On February 22, 2017, Law.com quoted Professor David Spence is a story about what energy producers need to know about Trump’s SCOTUS pick. According to the story, Gorsuch’s influence is likely to first surface with a ruling on the Clean Power Plan litigation. David Spence, a professor at University of Texas’ McCombs School of Business and School of Law, agreed that the Clean Power Plan litigation could be the first significant case related to energy and the environment that Gorsuch would face if confirmed. Under the Trump administration, the Environment Protection Agency will likely pull back its objections to prior rulings halting the effective date of the plan, Spence predicted. But if the EPA stops support of the plan, and other regulations, that “will certainly generate litigation by groups arguing that the statutes require regulation of the activities that those rules addressed,” Spence said. “So, regulation of greenhouse gases, mercury emissions from coal-fired power plants, and of depositing mining waste material in rivers and streams all seem to be likely subjects of litigation that might find its way to the Supreme Court eventually,” he said. In addition, if the Federal Energy Regulatory Commission, under Trump, pulls back a series of rules that encourage a transition to a greener, more decentralized electric system, that too will likely trigger litigation, he said. There, Spence said he expects Gorsuch’s views on Chevron deference to be significant. “I don’t know a lot about Judge Gorsuch’s prior record. I do know that he is on the record expressing skepticism about the delegation of policy-making power to agencies, and seems likely to take a very restricted view of that power,” Spence said.

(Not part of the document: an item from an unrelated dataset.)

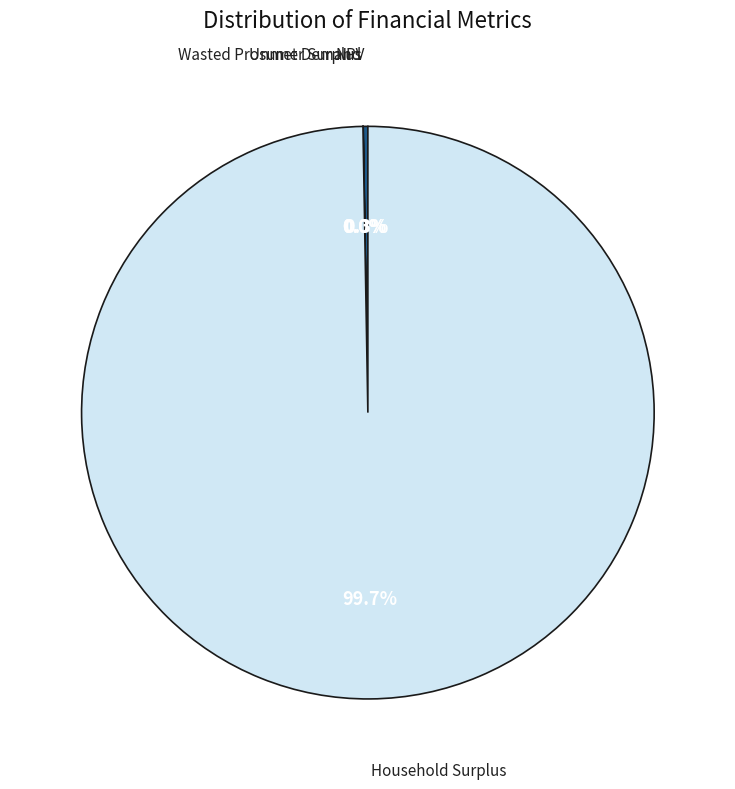

Is there a majority slice in this chart?

Yes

On February 17, 2017, The Huffington Post quoted Professor Melinda Taylor, the executive director of the KBH Center, in a story about the environmental cost of Trump’s border wall. According to the story, “Environmentalists say they are particularly concerned that Trump, thanks to a legal loophole, may be able to push through his plans for the wall with little or no environmental oversight,” which Taylor said Trump could exploit to devastating effect. “The new administration has a wild card they can pull and it’s in this law,” Taylor told CNN last month. “The language in this law allows them to waive all federal laws that would be an impediment to building any type of physical barrier along the border, including a wall.” If Trump does use this “wild card” to duck environmental protections, “it will be particularly tragic,” said Taylor. “If they really try to build a wall, without regard for environmental laws and without environmental impact statements, the effect of a border wall would be more catastrophic than a border fence.”